> _To do_: Below this line is the material. Write out only its lines from the one containing "# Test light" through the one containing "pyautogui.mouseUp()", both kept, exactly.

> _Data shown_:
====

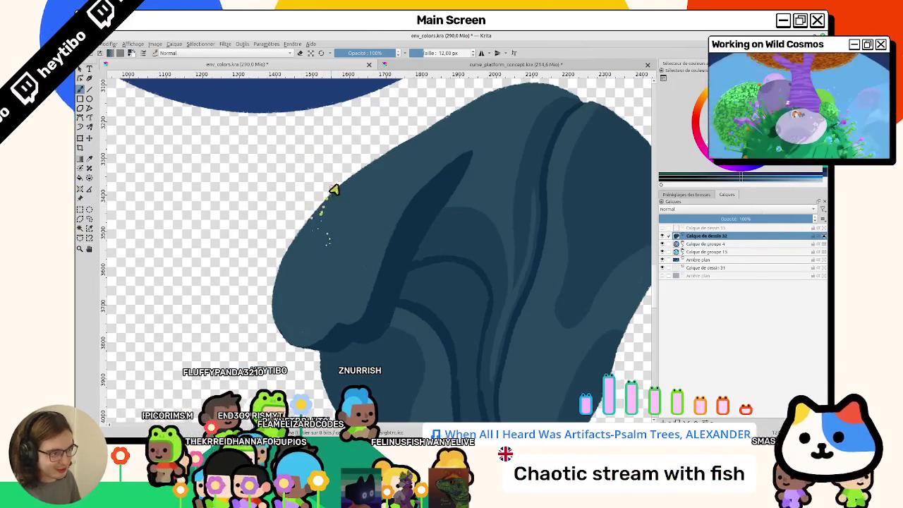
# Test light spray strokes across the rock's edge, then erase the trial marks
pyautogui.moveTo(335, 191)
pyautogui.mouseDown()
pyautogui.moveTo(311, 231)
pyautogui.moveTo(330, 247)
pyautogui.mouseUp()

====

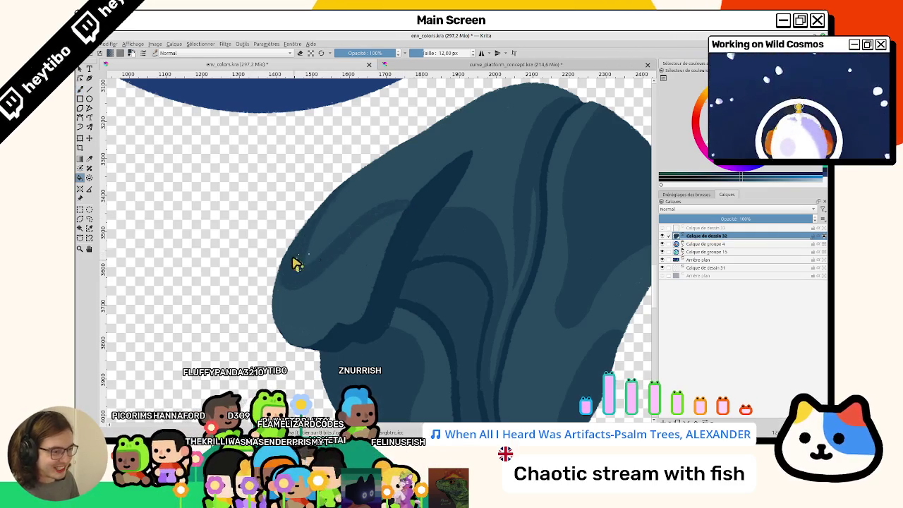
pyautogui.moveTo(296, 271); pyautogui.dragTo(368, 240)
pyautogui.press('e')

====

> _Output for this exercise_:
# Test light spray strokes across the rock's edge, then erase the trial marks
pyautogui.moveTo(335, 191)
pyautogui.mouseDown()
pyautogui.moveTo(311, 231)
pyautogui.moveTo(330, 247)
pyautogui.mouseUp()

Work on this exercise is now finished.